Freedom is the crime that contains all crimes, and it is against this crime that the old world defends itself. The state is physically eliminating all the beautiful young people who aren’t resigned — the same young people who die, murdered by cops or reactionary pro-cop vigilantes. The state buries those that the law can trap alive in its prisons as long as possible while terrorizing those who manage to stay outside. For these, it pays educators and other pests to demoralize them and make them forget their comrades in jail. (78)
Against this continual assault on communities in resistance Os Cangaceiros counterpoised the weapon of active solidarity. They sought to eliminate the false distinction between “political prisoners” and “social prisoners,” and it was this understanding that led to their most daring attack on the society of confinement. Os Cangaceiros’ struggle against prisons took many forms, but none was more infamous than “13,000 Escapes”: A Dossier Against the “Project of 13,000 Places”, the main text of which is included in this collection. Its name references a French government project to modify the penal system so that it could accommodate an additional 13,000 maximum security prisoners. Appearing in 1990, “13,000 Escapes” contained not only detailed informationon the campaign of vandalism and sabotage undertaken by Os Cangaceiros against this project, but also somehow obtained blueprints, internal communications, and other government documents exposing the inner workings of the new prisons and those undergoing renovation. The covert dissemination of 13,000 copies of this dossier was a bombshell, creating a public scandal on the outside and providing a useful tool for escape attempts on the inside. The authorities scrambled to deal with the political fallout, but despite police investigations and a nationwide manhunt, none of the individuals responsible were ever caught. The informal nature of Os Cangaceiros effectively prevented police infiltration of their circles and their identities still remain unknown, to the great frustration of the French state and Interpol. The group simply disappeared soon after “13,000 Escapes,” never acting under that name again.

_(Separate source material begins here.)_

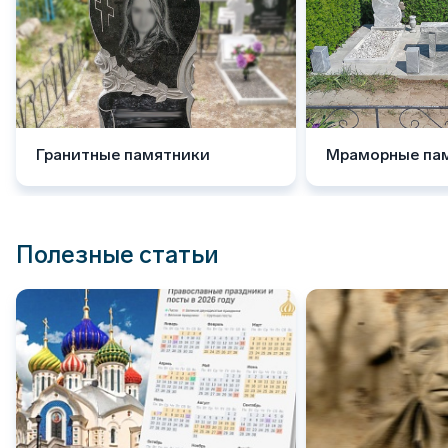
Гранитные памятники
Мраморные па
Полезные статьи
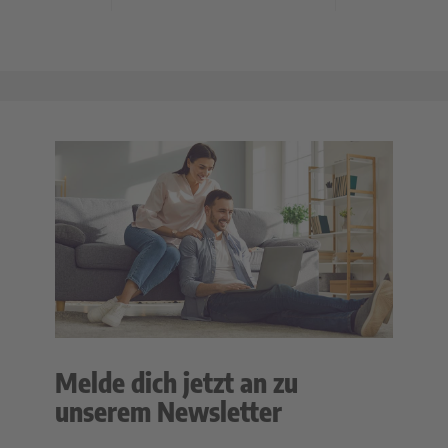
Melde dich jetzt an zu
unserem Newsletter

Until now, very few of Os Cangaceiros’ writings have been available to an English-speaking audience, making the publication of this slim volume of writings a striking achievement. Most of the essays in this collection had been previously published in an Italian translation, while the rest had only been published in the original French. A Crime Called Freedom includes a new introduction by the translator, Wolfi Land- streicher, along with the original introduction to the Italian collection. This English translation is from the Italian, not the original French, yet the translation has surmounted its inherent limitations to capture both the poetry and the venom of these texts in all their fullness. The ideas in this book are dangerous; hopefully they will find the receptive readers they deserve.